Although the current studies use PCR to amplify the regions, the researchers hope to switch to one of the new pull-down methods in upcoming studies because the amount of DNA from the disease samples is limited.
According to Palotie, “one big drawback with PCR is that it is really DNA-hungry,” consuming as much as 30 micrograms of DNA for large regions. “So what we are looking forward to with some of the capture methods is that [the companies] develop protocols which save DNA,” he said.
Each of the studies involves using Illumina’s Genome Analyzer to sequence about 2 megabases of DNA from several regions in 40 disease samples and 40 controls with the aim of discovering “as much variation as possible” in these regions, according to Donnelly.
Selecting 40 cases from the 2,000 available samples is a challenge, Palotie said. “For each region, you select for a risk haplotype, and then for the protective haplotype, so it becomes quite a puzzle.”
Donnelly said the researchers are exploring different strategies for choosing which individuals to resequence, and have recently performed simulation studies to become acquainted with the task. “We are trying to use the information from the association study to pick individuals for resequencing at a particular locus, to increase our chances of finding variants that might be causative for the disease,” he said.
As follow-up studies for findings from the WTCCC are getting underway, a second large-scale genotyping project is already taking shape.

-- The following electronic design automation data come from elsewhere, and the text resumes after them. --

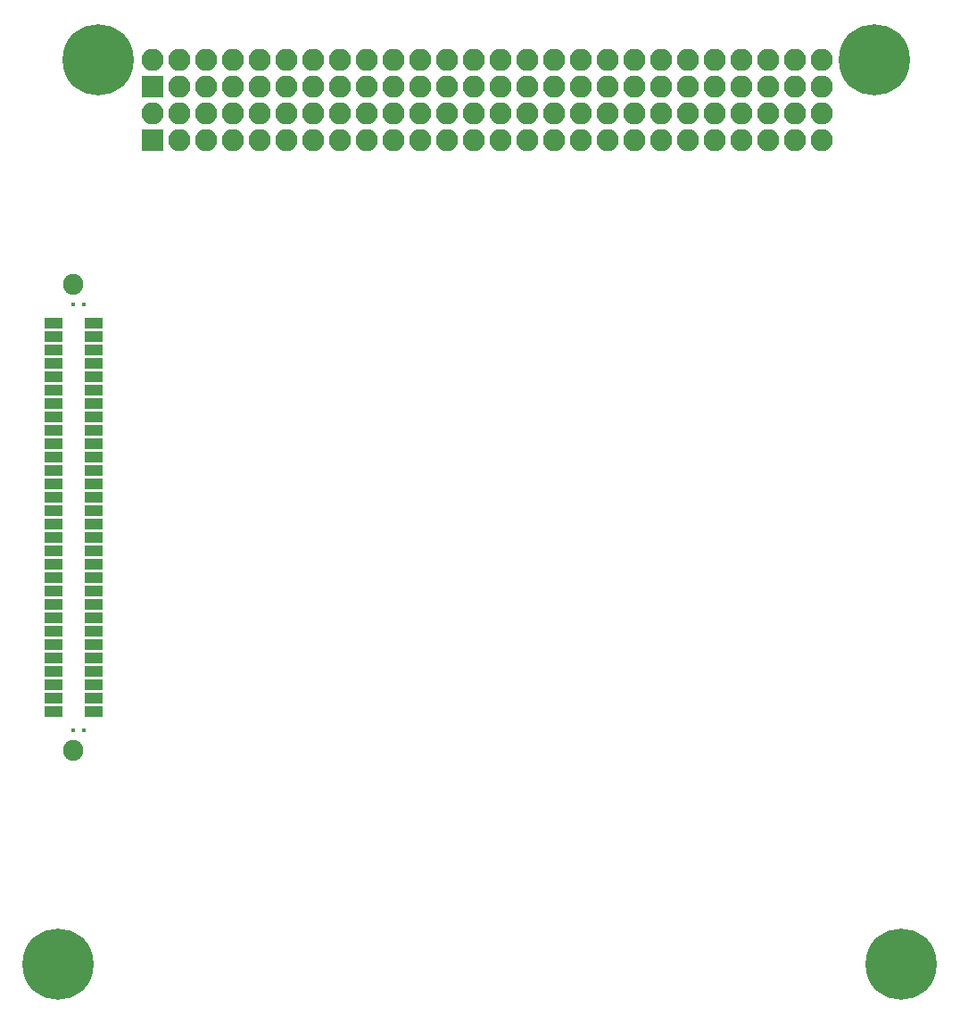
<source format=gbr>
G04 #@! TF.GenerationSoftware,KiCad,Pcbnew,5.0.0*
G04 #@! TF.CreationDate,2018-07-31T16:36:44-05:00*
G04 #@! TF.ProjectId,Header_Board,4865616465725F426F6172642E6B6963,rev?*
G04 #@! TF.SameCoordinates,Original*
G04 #@! TF.FileFunction,Soldermask,Bot*
G04 #@! TF.FilePolarity,Negative*
%FSLAX46Y46*%
G04 Gerber Fmt 4.6, Leading zero omitted, Abs format (unit mm)*
G04 Created by KiCad (PCBNEW 5.0.0) date Tue Jul 31 16:36:44 2018*
%MOMM*%
%LPD*%
G01*
G04 APERTURE LIST*
%ADD10C,1.900000*%
%ADD11C,0.400000*%
%ADD12R,1.750000X1.060000*%
%ADD13R,2.100000X2.100000*%
%ADD14O,2.100000X2.100000*%
%ADD15C,6.750000*%
G04 APERTURE END LIST*
D10*
G04 #@! TO.C,P3*
X87782400Y-128983200D03*
X87782400Y-84783200D03*
D11*
X88782400Y-127078200D03*
X87782400Y-86688200D03*
D12*
X85877400Y-125298200D03*
X89687400Y-125298200D03*
X85877400Y-124028200D03*
X89687400Y-124028200D03*
X85877400Y-122758200D03*
X89687400Y-122758200D03*
X85877400Y-121488200D03*
X89687400Y-121488200D03*
X85877400Y-120218200D03*
X89687400Y-120218200D03*
X85877400Y-118948200D03*
X89687400Y-118948200D03*
X85877400Y-117678200D03*
X89687400Y-117678200D03*
X85877400Y-116408200D03*
X89687400Y-116408200D03*
X85877400Y-115138200D03*
X89687400Y-115138200D03*
X85877400Y-113868200D03*
X89687400Y-113868200D03*
X85877400Y-112598200D03*
X89687400Y-112598200D03*
X85877400Y-111328200D03*
X89687400Y-111328200D03*
X85877400Y-110058200D03*
X89687400Y-110058200D03*
X85877400Y-108788200D03*
X89687400Y-108788200D03*
X85877400Y-107518200D03*
X89687400Y-107518200D03*
X85877400Y-106248200D03*
X89687400Y-106248200D03*
X85877400Y-104978200D03*
X89687400Y-104978200D03*
X85877400Y-103708200D03*
X89687400Y-103708200D03*
X85877400Y-102438200D03*
X89687400Y-102438200D03*
X85877400Y-101168200D03*
X89687400Y-101168200D03*
X85877400Y-99898200D03*
X89687400Y-99898200D03*
X85877400Y-98628200D03*
X89687400Y-98628200D03*
X85877400Y-97358200D03*
X89687400Y-97358200D03*
X85877400Y-96088200D03*
X89687400Y-96088200D03*
X85877400Y-94818200D03*
X89687400Y-94818200D03*
X85877400Y-93548200D03*
X89687400Y-93548200D03*
X85877400Y-92278200D03*
X89687400Y-92278200D03*
X85877400Y-91008200D03*
X89687400Y-91008200D03*
X85877400Y-89738200D03*
X89687400Y-89738200D03*
X85877400Y-88468200D03*
X89687400Y-88468200D03*
G04 #@! TD*
D13*
G04 #@! TO.C,P1*
X95257081Y-66040935D03*
D14*
X95257081Y-63500935D03*
X97797081Y-66040935D03*
X97797081Y-63500935D03*
X100337081Y-66040935D03*
X100337081Y-63500935D03*
X102877081Y-66040935D03*
X102877081Y-63500935D03*
X105417081Y-66040935D03*
X105417081Y-63500935D03*
X107957081Y-66040935D03*
X107957081Y-63500935D03*
X110497081Y-66040935D03*
X110497081Y-63500935D03*
X113037081Y-66040935D03*
X113037081Y-63500935D03*
X115577081Y-66040935D03*
X115577081Y-63500935D03*
X118117081Y-66040935D03*
X118117081Y-63500935D03*
X120657081Y-66040935D03*
X120657081Y-63500935D03*
X123197081Y-66040935D03*
X123197081Y-63500935D03*
X125737081Y-66040935D03*
X125737081Y-63500935D03*
X128277081Y-66040935D03*
X128277081Y-63500935D03*
X130817081Y-66040935D03*
X130817081Y-63500935D03*
X133357081Y-66040935D03*
X133357081Y-63500935D03*
X135897081Y-66040935D03*
X135897081Y-63500935D03*
X138437081Y-66040935D03*
X138437081Y-63500935D03*
X140977081Y-66040935D03*
X140977081Y-63500935D03*
X143517081Y-66040935D03*
X143517081Y-63500935D03*
X146057081Y-66040935D03*
X146057081Y-63500935D03*
X148597081Y-66040935D03*
X148597081Y-63500935D03*
X151137081Y-66040935D03*
X151137081Y-63500935D03*
X153677081Y-66040935D03*
X153677081Y-63500935D03*
X156217081Y-66040935D03*
X156217081Y-63500935D03*
X158757081Y-66040935D03*
X158757081Y-63500935D03*
G04 #@! TD*
D13*
G04 #@! TO.C,P2*
X95257081Y-71120935D03*
D14*
X95257081Y-68580935D03*
X97797081Y-71120935D03*
X97797081Y-68580935D03*
X100337081Y-71120935D03*
X100337081Y-68580935D03*
X102877081Y-71120935D03*
X102877081Y-68580935D03*
X105417081Y-71120935D03*
X105417081Y-68580935D03*
X107957081Y-71120935D03*
X107957081Y-68580935D03*
X110497081Y-71120935D03*
X110497081Y-68580935D03*
X113037081Y-71120935D03*
X113037081Y-68580935D03*
X115577081Y-71120935D03*
X115577081Y-68580935D03*
X118117081Y-71120935D03*
X118117081Y-68580935D03*
X120657081Y-71120935D03*
X120657081Y-68580935D03*
X123197081Y-71120935D03*
X123197081Y-68580935D03*
X125737081Y-71120935D03*
X125737081Y-68580935D03*
X128277081Y-71120935D03*
X128277081Y-68580935D03*
X130817081Y-71120935D03*
X130817081Y-68580935D03*
X133357081Y-71120935D03*
X133357081Y-68580935D03*
X135897081Y-71120935D03*
X135897081Y-68580935D03*
X138437081Y-71120935D03*
X138437081Y-68580935D03*
X140977081Y-71120935D03*
X140977081Y-68580935D03*
X143517081Y-71120935D03*
X143517081Y-68580935D03*
X146057081Y-71120935D03*
X146057081Y-68580935D03*
X148597081Y-71120935D03*
X148597081Y-68580935D03*
X151137081Y-71120935D03*
X151137081Y-68580935D03*
X153677081Y-71120935D03*
X153677081Y-68580935D03*
X156217081Y-71120935D03*
X156217081Y-68580935D03*
X158757081Y-71120935D03*
X158757081Y-68580935D03*
G04 #@! TD*
D15*
G04 #@! TO.C,REF\002A\002A*
X90170000Y-63500000D03*
G04 #@! TD*
G04 #@! TO.C,REF\002A\002A*
X163830000Y-63500000D03*
G04 #@! TD*
G04 #@! TO.C,REF\002A\002A*
X86360000Y-149225000D03*
G04 #@! TD*
G04 #@! TO.C,REF\002A\002A*
X166370000Y-149225000D03*
G04 #@! TD*
D11*
G04 #@! TO.C,P3*
X87757000Y-127052800D03*
X88757000Y-86662800D03*
D10*
X87757000Y-128957800D03*
X87757000Y-84757800D03*
G04 #@! TD*
M02*

</source>
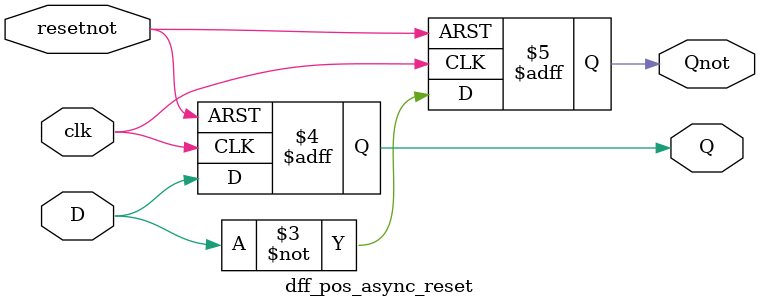
<source format=v>
module dff_pos_async_reset(D, clk, Q, Qnot, resetnot);
	input  D, clk, resetnot;
	output Q, Qnot;
	reg    Q, Qnot;

	// Have to respond on asynchronous change to resetnot, 
	// and ideally only when resetnot is changed to logic 0 
	// (there's no point responding on change to logic 1).
	//
	// So respond on negedge of resetnot, respond on the moment
	// that resetnot is changed to logic 0.
	always @(posedge clk, negedge resetnot) begin
		if (resetnot == 1'b0) begin
			// It was (at least) the negedge resetnot that triggered. 
			// Reset flipflop on logic 0 applied to input pin.
			Q <= 0;
			Qnot <= 1;
		end else begin
			// It must have been posedge clk that triggered.
			// So, default dflipflop behaviour.
			Q <= D;
			Qnot <= ~D;
		end
	end
endmodule
</source>
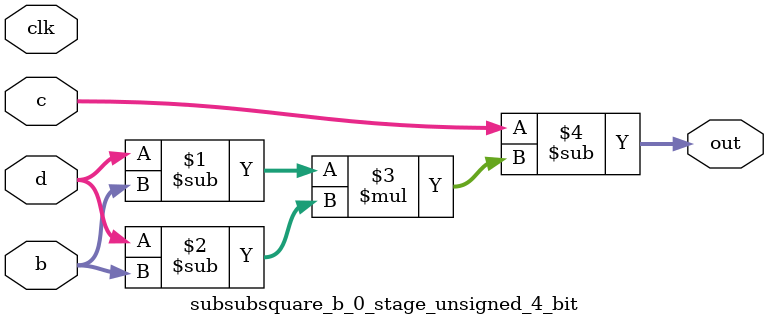
<source format=sv>
(* use_dsp = "yes" *) module subsubsquare_b_0_stage_unsigned_4_bit(
	input  [3:0] b,
	input  [3:0] c,
	input  [3:0] d,
	output [3:0] out,
	input clk);

	assign out = c - ((d - b) * (d - b));
endmodule

</source>
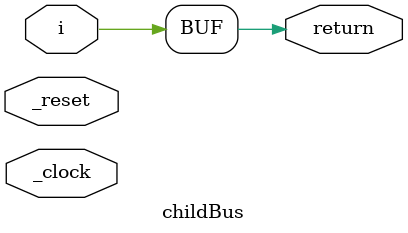
<source format=v>
module parent(_clock, _reset, i, return);
	input _clock;
	input _reset;
	input i;
	output return;

	wire child_return;
	wire [4:0]childBus_return;
	child child_0(._clock(_clock),._reset(_reset),.i(i),.return(child_return));
	childBus childBus_0(._clock(_clock),._reset(_reset),.i(i),.return(childBusReturn));
	
	assign return = ^childReturn+child;
	endmodule

module child(_clock, _reset,i,return);
	input _clock;
	input _reset;
	input i;
	output return;

	assign return = i+1;
	endmodule

module childBus(_clock,_reset,i,return);
	input _clock;
	input _reset;
	input i;
	output return;

	assign return = {5{i}};
	endmodule
	

</source>
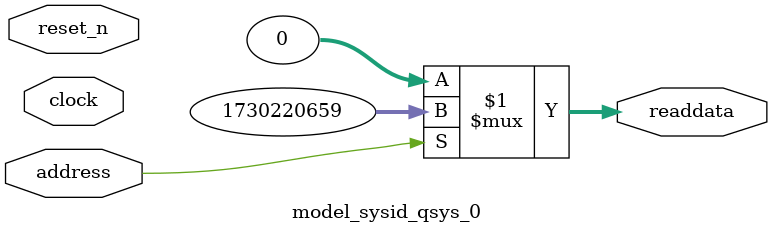
<source format=v>



// synthesis translate_off
`timescale 1ns / 1ps
// synthesis translate_on

// turn off superfluous verilog processor warnings 
// altera message_level Level1 
// altera message_off 10034 10035 10036 10037 10230 10240 10030 

module model_sysid_qsys_0 (
               // inputs:
                address,
                clock,
                reset_n,

               // outputs:
                readdata
             )
;

  output  [ 31: 0] readdata;
  input            address;
  input            clock;
  input            reset_n;

  wire    [ 31: 0] readdata;
  //control_slave, which is an e_avalon_slave
  assign readdata = address ? 1730220659 : 0;

endmodule



</source>
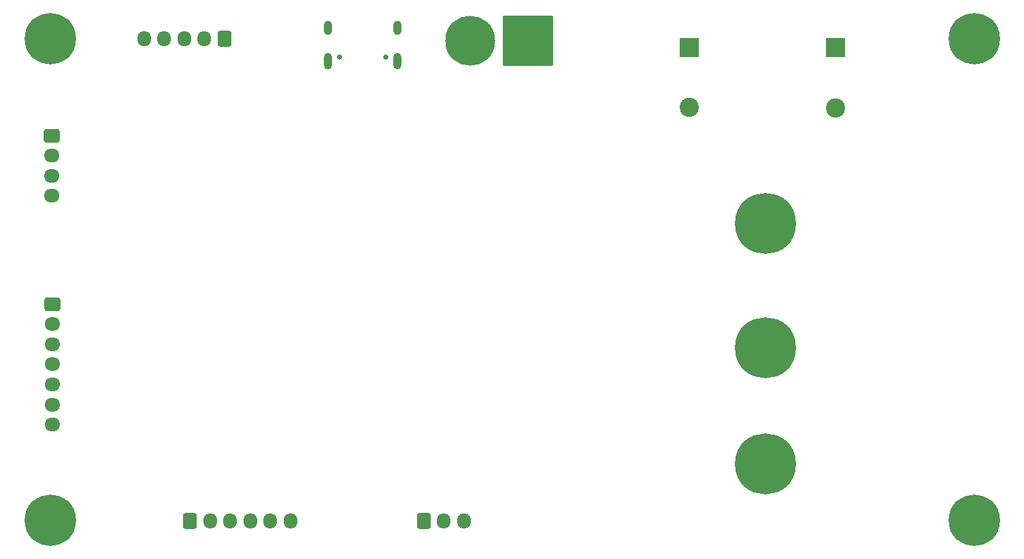
<source format=gbr>
%TF.GenerationSoftware,KiCad,Pcbnew,8.0.3*%
%TF.CreationDate,2025-02-08T18:07:50+07:00*%
%TF.ProjectId,VESC V.2,56455343-2056-42e3-922e-6b696361645f,rev?*%
%TF.SameCoordinates,Original*%
%TF.FileFunction,Soldermask,Bot*%
%TF.FilePolarity,Negative*%
%FSLAX46Y46*%
G04 Gerber Fmt 4.6, Leading zero omitted, Abs format (unit mm)*
G04 Created by KiCad (PCBNEW 8.0.3) date 2025-02-08 18:07:50*
%MOMM*%
%LPD*%
G01*
G04 APERTURE LIST*
G04 Aperture macros list*
%AMRoundRect*
0 Rectangle with rounded corners*
0 $1 Rounding radius*
0 $2 $3 $4 $5 $6 $7 $8 $9 X,Y pos of 4 corners*
0 Add a 4 corners polygon primitive as box body*
4,1,4,$2,$3,$4,$5,$6,$7,$8,$9,$2,$3,0*
0 Add four circle primitives for the rounded corners*
1,1,$1+$1,$2,$3*
1,1,$1+$1,$4,$5*
1,1,$1+$1,$6,$7*
1,1,$1+$1,$8,$9*
0 Add four rect primitives between the rounded corners*
20,1,$1+$1,$2,$3,$4,$5,0*
20,1,$1+$1,$4,$5,$6,$7,0*
20,1,$1+$1,$6,$7,$8,$9,0*
20,1,$1+$1,$8,$9,$2,$3,0*%
G04 Aperture macros list end*
%ADD10RoundRect,0.250000X0.600000X0.725000X-0.600000X0.725000X-0.600000X-0.725000X0.600000X-0.725000X0*%
%ADD11O,1.700000X1.950000*%
%ADD12RoundRect,0.250000X-0.725000X0.600000X-0.725000X-0.600000X0.725000X-0.600000X0.725000X0.600000X0*%
%ADD13O,1.950000X1.700000*%
%ADD14C,6.400000*%
%ADD15RoundRect,0.250000X-0.600000X-0.725000X0.600000X-0.725000X0.600000X0.725000X-0.600000X0.725000X0*%
%ADD16C,6.204000*%
%ADD17RoundRect,0.102000X3.000000X3.000000X-3.000000X3.000000X-3.000000X-3.000000X3.000000X-3.000000X0*%
%ADD18C,0.650000*%
%ADD19O,1.000000X2.100000*%
%ADD20O,1.000000X1.800000*%
%ADD21C,7.600000*%
%ADD22R,2.400000X2.400000*%
%ADD23C,2.400000*%
G04 APERTURE END LIST*
D10*
%TO.C,J1*%
X86700000Y-35000000D03*
D11*
X84200000Y-35000000D03*
X81700000Y-35000000D03*
X79200000Y-35000000D03*
X76700000Y-35000000D03*
%TD*%
D12*
%TO.C,J5*%
X65300000Y-68100000D03*
D13*
X65300000Y-70600000D03*
X65300000Y-73100000D03*
X65300000Y-75600000D03*
X65300000Y-78100000D03*
X65300000Y-80600000D03*
X65300000Y-83100000D03*
%TD*%
D14*
%TO.C,H4*%
X65000000Y-95000000D03*
%TD*%
%TO.C,H2*%
X180000000Y-95000000D03*
%TD*%
D15*
%TO.C,J6*%
X111500000Y-95100000D03*
D11*
X114000000Y-95100000D03*
X116500000Y-95100000D03*
%TD*%
D16*
%TO.C,J7*%
X117250000Y-35300000D03*
D17*
X124450000Y-35300000D03*
%TD*%
D18*
%TO.C,J2*%
X106770000Y-37300000D03*
X100990000Y-37300000D03*
D19*
X108200000Y-37800000D03*
D20*
X108200000Y-33620000D03*
D19*
X99560000Y-37800000D03*
D20*
X99560000Y-33620000D03*
%TD*%
D14*
%TO.C,H1*%
X180000000Y-35000000D03*
%TD*%
%TO.C,H3*%
X65000000Y-35000000D03*
%TD*%
D21*
%TO.C,H7*%
X154000000Y-88000000D03*
%TD*%
D15*
%TO.C,J4*%
X82400000Y-95100000D03*
D11*
X84900000Y-95100000D03*
X87400000Y-95100000D03*
X89900000Y-95100000D03*
X92400000Y-95100000D03*
X94900000Y-95100000D03*
%TD*%
D21*
%TO.C,H6*%
X154000000Y-73500000D03*
%TD*%
D22*
%TO.C,C60*%
X144500000Y-36087246D03*
D23*
X144500000Y-43587246D03*
%TD*%
D12*
%TO.C,J3*%
X65200000Y-47100000D03*
D13*
X65200000Y-49600000D03*
X65200000Y-52100000D03*
X65200000Y-54600000D03*
%TD*%
D21*
%TO.C,H5*%
X154000000Y-58000000D03*
%TD*%
D22*
%TO.C,C61*%
X162700000Y-36100000D03*
D23*
X162700000Y-43600000D03*
%TD*%
M02*

</source>
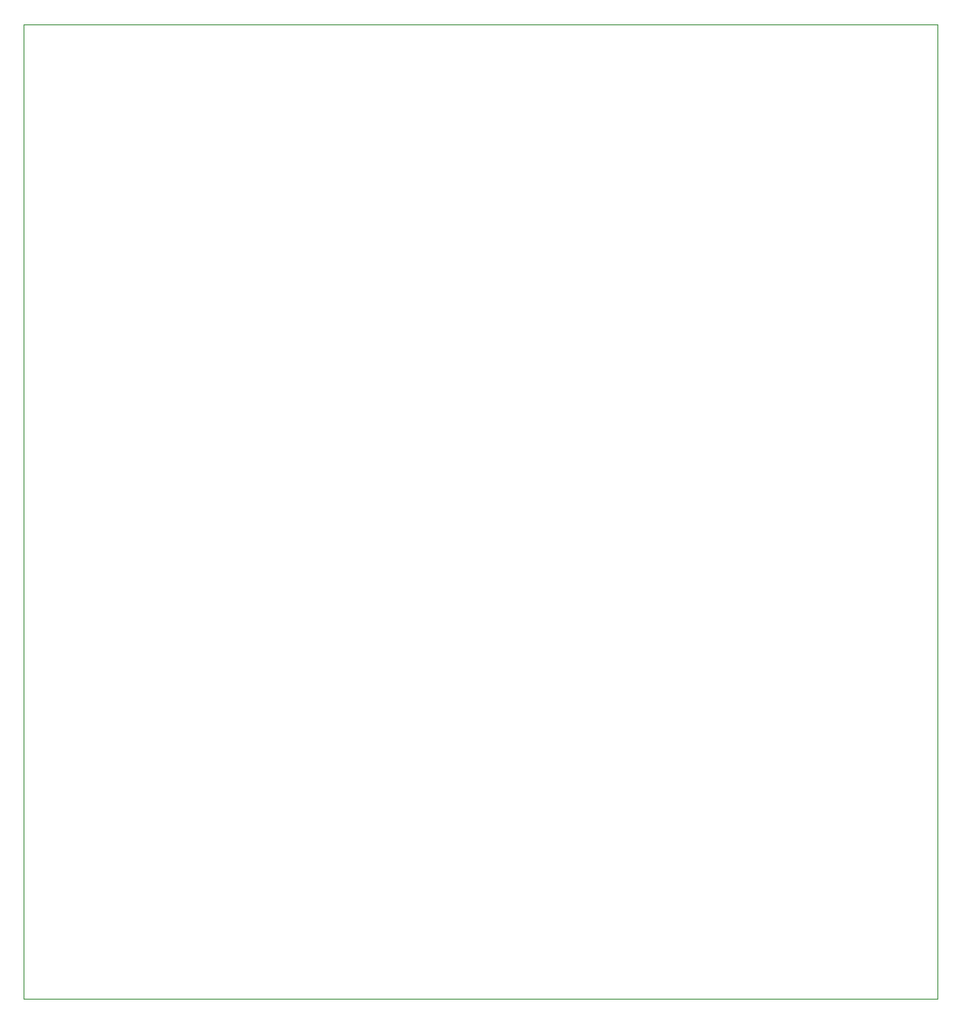
<source format=gm1>
G04 #@! TF.GenerationSoftware,KiCad,Pcbnew,5.1.4+dfsg1-1*
G04 #@! TF.CreationDate,2020-06-13T00:29:32+02:00*
G04 #@! TF.ProjectId,CAN_Battery_Switch_v2,43414e5f-4261-4747-9465-72795f537769,rev?*
G04 #@! TF.SameCoordinates,PX3dfd240PY1406f40*
G04 #@! TF.FileFunction,Profile,NP*
%FSLAX46Y46*%
G04 Gerber Fmt 4.6, Leading zero omitted, Abs format (unit mm)*
G04 Created by KiCad (PCBNEW 5.1.4+dfsg1-1) date 2020-06-13 00:29:32*
%MOMM*%
%LPD*%
G04 APERTURE LIST*
%ADD10C,0.100000*%
G04 APERTURE END LIST*
D10*
X92000000Y-98000000D02*
X0Y-98000000D01*
X92000000Y0D02*
X92000000Y-98000000D01*
X0Y0D02*
X92000000Y0D01*
X85000000Y-98000000D02*
X75000000Y-98000000D01*
X75000000Y0D02*
X85000000Y0D01*
X0Y-98000000D02*
X0Y0D01*
M02*

</source>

In April, the Wellcome Trust said it is funding WTCCC2 and 12 independent consortia, involving a total of 60 research institutions within and outside the UK, with £30 million. A follow-up to the first WTCCC study, these groups will analyze 120,000 samples from 25 diseases and other traits.
According to Leena Peltonen, head of human genetics at the Sanger Institute and deputy chair of WTCCC2, the clinical phenotypes to be studied include multiple sclerosis, learning difficulties, and other disorders.
Most of the funding will go towards arrays and reagents for genome-wide association studies, she told In Sequence last week, and “not a huge amount of sequencing” will be involved in the initial study.
Last week, Illumina said that its Infinium HD BeadChips will be used to analyze 90,000 of the samples, and its Infinium HD Human1M-Duo BeadChips to study 6,000 controls. However, according to Peltonen, the consortium will also use Affymetrix arrays, and the use of genotyping platforms will be “pretty much evenly split between Illumina and Affy.”
As with the first WTCCC, Peltonen predicts that resequencing studies will follow the genotyping scans, aiming to expose rare variants as well as certain structural variations.
“One doesn’t need a crystal ball to predict there will be a flow of sequencing proposals submitted, and definitely, there will be follow-up by sequencing,” she said.